How many x-intercepts does the function f(x)=3(2x−1)(x+2)(8x−5)^2 have when graphed? (1 point)
The function f(x) has blank x-intercepts when graphed.
The function f(x)=3(2x−1)(x+2)(8x−5)^2 has two x-intercepts when graphed.
To find the x-intercepts of a function, we need to solve for the values of x when f(x) = 0.
Given the function f(x) = 3(2x−1)(x+2)(8x−5)^2, we can set f(x) equal to zero and solve for x.
0 = 3(2x−1)(x+2)(8x−5)^2
Since the function is multiplied by three factors, we know that the graph will intersect the x-axis at the x-values where each factor is equal to zero.
Setting each factor equal to zero, we have:
2x−1 = 0 --> 2x = 1 --> x = 1/2
x+2 = 0 --> x = -2
8x−5 = 0 --> 8x = 5 --> x = 5/8
Therefore, the function f(x) = 3(2x−1)(x+2)(8x−5)^2 has three x-intercepts when graphed.
The x-intercepts are x = 1/2, x = -2, and x = 5/8.

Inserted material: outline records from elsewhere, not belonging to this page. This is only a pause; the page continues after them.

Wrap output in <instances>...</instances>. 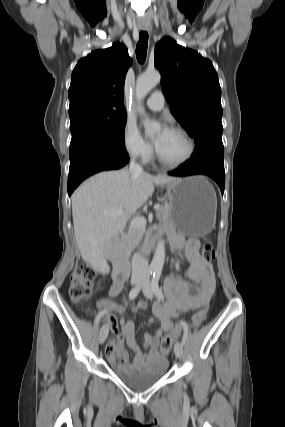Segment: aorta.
<instances>
[{
    "instance_id": "762f6f07",
    "label": "aorta",
    "mask_w": 285,
    "mask_h": 427,
    "mask_svg": "<svg viewBox=\"0 0 285 427\" xmlns=\"http://www.w3.org/2000/svg\"><path fill=\"white\" fill-rule=\"evenodd\" d=\"M161 81V75L159 72L145 73L137 78L135 94L137 101L140 102L146 97V95ZM138 112L142 114L143 108L139 105ZM160 130V126L157 124L145 123V131L154 135ZM165 261V244L163 240H159L157 247L151 262V267L156 270H162Z\"/></svg>"
}]
</instances>
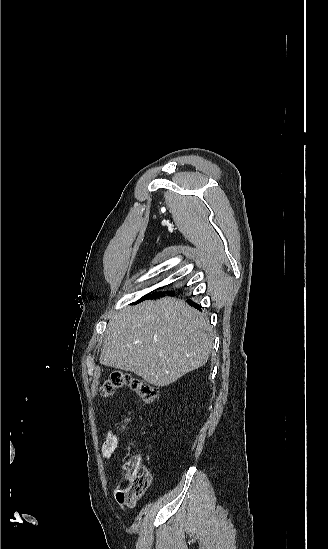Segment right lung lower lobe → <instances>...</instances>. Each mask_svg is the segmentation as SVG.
<instances>
[{"label":"right lung lower lobe","instance_id":"right-lung-lower-lobe-1","mask_svg":"<svg viewBox=\"0 0 328 549\" xmlns=\"http://www.w3.org/2000/svg\"><path fill=\"white\" fill-rule=\"evenodd\" d=\"M187 302H188L189 304L193 305L194 307L199 308V305L196 304V303H194L192 300H187Z\"/></svg>","mask_w":328,"mask_h":549}]
</instances>
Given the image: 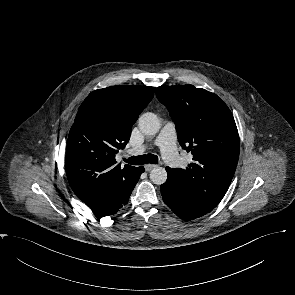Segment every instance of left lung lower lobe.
Masks as SVG:
<instances>
[{
	"instance_id": "0a47b994",
	"label": "left lung lower lobe",
	"mask_w": 295,
	"mask_h": 295,
	"mask_svg": "<svg viewBox=\"0 0 295 295\" xmlns=\"http://www.w3.org/2000/svg\"><path fill=\"white\" fill-rule=\"evenodd\" d=\"M160 189L165 204L179 218L189 221L208 213L199 209L195 204H193V202L185 195L182 189L172 182L169 175L167 181L161 185Z\"/></svg>"
}]
</instances>
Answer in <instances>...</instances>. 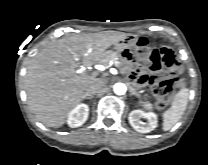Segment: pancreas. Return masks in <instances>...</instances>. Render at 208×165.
Wrapping results in <instances>:
<instances>
[{
    "instance_id": "pancreas-1",
    "label": "pancreas",
    "mask_w": 208,
    "mask_h": 165,
    "mask_svg": "<svg viewBox=\"0 0 208 165\" xmlns=\"http://www.w3.org/2000/svg\"><path fill=\"white\" fill-rule=\"evenodd\" d=\"M110 61H113L114 63H119L122 64V59L121 57L118 55L117 52H114L112 50L106 51L104 54V57L102 59V63L104 65H108L110 63Z\"/></svg>"
}]
</instances>
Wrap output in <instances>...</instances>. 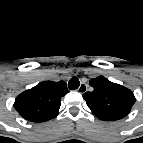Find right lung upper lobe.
Masks as SVG:
<instances>
[{
    "label": "right lung upper lobe",
    "instance_id": "cb5924a9",
    "mask_svg": "<svg viewBox=\"0 0 143 143\" xmlns=\"http://www.w3.org/2000/svg\"><path fill=\"white\" fill-rule=\"evenodd\" d=\"M68 92L64 81L41 82L21 93L15 100L14 108L26 120L48 121L58 115L61 98Z\"/></svg>",
    "mask_w": 143,
    "mask_h": 143
}]
</instances>
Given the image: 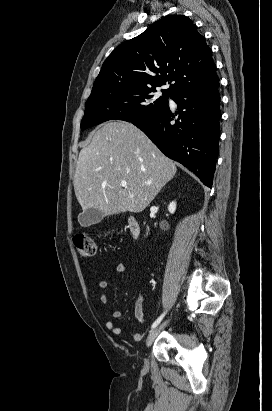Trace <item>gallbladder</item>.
<instances>
[{"mask_svg": "<svg viewBox=\"0 0 272 411\" xmlns=\"http://www.w3.org/2000/svg\"><path fill=\"white\" fill-rule=\"evenodd\" d=\"M103 218L104 215L99 209L89 208L79 215L78 221L82 227H89L100 223Z\"/></svg>", "mask_w": 272, "mask_h": 411, "instance_id": "obj_1", "label": "gallbladder"}]
</instances>
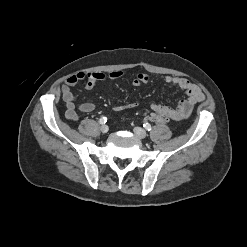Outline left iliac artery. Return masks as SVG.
Instances as JSON below:
<instances>
[{
	"label": "left iliac artery",
	"mask_w": 247,
	"mask_h": 247,
	"mask_svg": "<svg viewBox=\"0 0 247 247\" xmlns=\"http://www.w3.org/2000/svg\"><path fill=\"white\" fill-rule=\"evenodd\" d=\"M143 127H144L146 130H148V131L151 130V125H150L148 122H145V123L143 124Z\"/></svg>",
	"instance_id": "1"
}]
</instances>
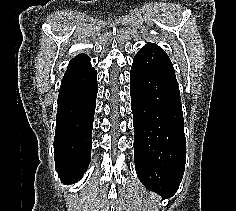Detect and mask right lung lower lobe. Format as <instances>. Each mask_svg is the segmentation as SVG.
Listing matches in <instances>:
<instances>
[{
	"label": "right lung lower lobe",
	"mask_w": 236,
	"mask_h": 211,
	"mask_svg": "<svg viewBox=\"0 0 236 211\" xmlns=\"http://www.w3.org/2000/svg\"><path fill=\"white\" fill-rule=\"evenodd\" d=\"M97 92V72L92 67L66 74L61 81L54 153L63 183L78 181L90 163Z\"/></svg>",
	"instance_id": "98d812e1"
}]
</instances>
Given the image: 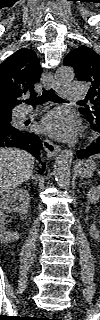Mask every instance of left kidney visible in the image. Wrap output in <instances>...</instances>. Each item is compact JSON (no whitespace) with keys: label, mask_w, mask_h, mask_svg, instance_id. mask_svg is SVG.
Segmentation results:
<instances>
[{"label":"left kidney","mask_w":100,"mask_h":320,"mask_svg":"<svg viewBox=\"0 0 100 320\" xmlns=\"http://www.w3.org/2000/svg\"><path fill=\"white\" fill-rule=\"evenodd\" d=\"M99 198H100V187H98V186L92 187L89 190V192L87 193V201H88V203H95L96 201L99 200ZM90 235L94 239H99L100 238V231L96 227L95 224L91 225V227H90Z\"/></svg>","instance_id":"5707ae66"}]
</instances>
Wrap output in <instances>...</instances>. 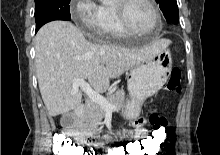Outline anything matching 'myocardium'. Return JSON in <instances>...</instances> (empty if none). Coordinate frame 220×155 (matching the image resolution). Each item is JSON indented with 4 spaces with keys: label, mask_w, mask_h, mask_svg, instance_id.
<instances>
[{
    "label": "myocardium",
    "mask_w": 220,
    "mask_h": 155,
    "mask_svg": "<svg viewBox=\"0 0 220 155\" xmlns=\"http://www.w3.org/2000/svg\"><path fill=\"white\" fill-rule=\"evenodd\" d=\"M131 1L132 0H119L118 3L115 5V10L117 12L118 18L125 31L133 35H147L156 31L160 27L161 17L154 0H144L149 5L153 15V25L151 26V28L144 31L135 29L128 20L126 10L127 5Z\"/></svg>",
    "instance_id": "1"
}]
</instances>
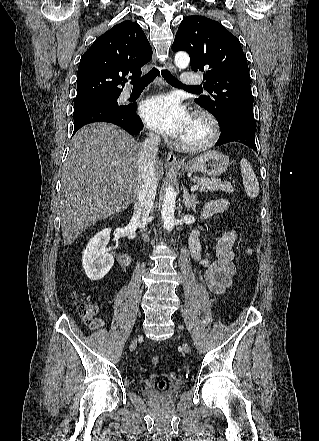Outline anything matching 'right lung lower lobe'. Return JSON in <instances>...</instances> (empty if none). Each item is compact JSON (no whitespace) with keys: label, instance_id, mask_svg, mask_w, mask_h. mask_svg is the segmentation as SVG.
Masks as SVG:
<instances>
[{"label":"right lung lower lobe","instance_id":"1","mask_svg":"<svg viewBox=\"0 0 319 441\" xmlns=\"http://www.w3.org/2000/svg\"><path fill=\"white\" fill-rule=\"evenodd\" d=\"M74 115V132L82 126L93 122H109L125 129L129 134H138L142 122L136 115V103L129 104L126 108L97 107L81 111Z\"/></svg>","mask_w":319,"mask_h":441}]
</instances>
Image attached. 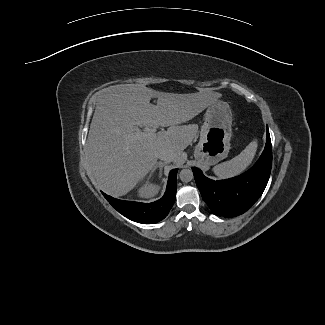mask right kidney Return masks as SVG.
<instances>
[{
    "mask_svg": "<svg viewBox=\"0 0 325 325\" xmlns=\"http://www.w3.org/2000/svg\"><path fill=\"white\" fill-rule=\"evenodd\" d=\"M158 192V187L156 185L145 183L139 190V195L141 197H151Z\"/></svg>",
    "mask_w": 325,
    "mask_h": 325,
    "instance_id": "ca27d5eb",
    "label": "right kidney"
}]
</instances>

To determine the number of x-intercepts of a function, we need to examine the factors of the function and determine when these factors equal zero.
In this case, the function f(x) = 3(2x−1)(x+2)(8x−5)^2 has three factors: (2x−1), (x+2), and (8x−5)^2.
1. Setting (2x−1) equal to zero:
2x − 1 = 0
Solving this equation, we get:
2x = 1
x = 1/2
2. Setting (x+2) equal to zero:
x + 2 = 0
Solving this equation, we get:
x = -2
3. Setting (8x−5)^2 equal to zero:
(8x−5)^2 = 0
Taking the square root of both sides, we get:
8x − 5 = 0
Solving this equation, we get:
8x = 5
x = 5/8
So, the function f(x) has three x-intercepts at x = 1/2, x = -2, and x = 5/8 when graphed.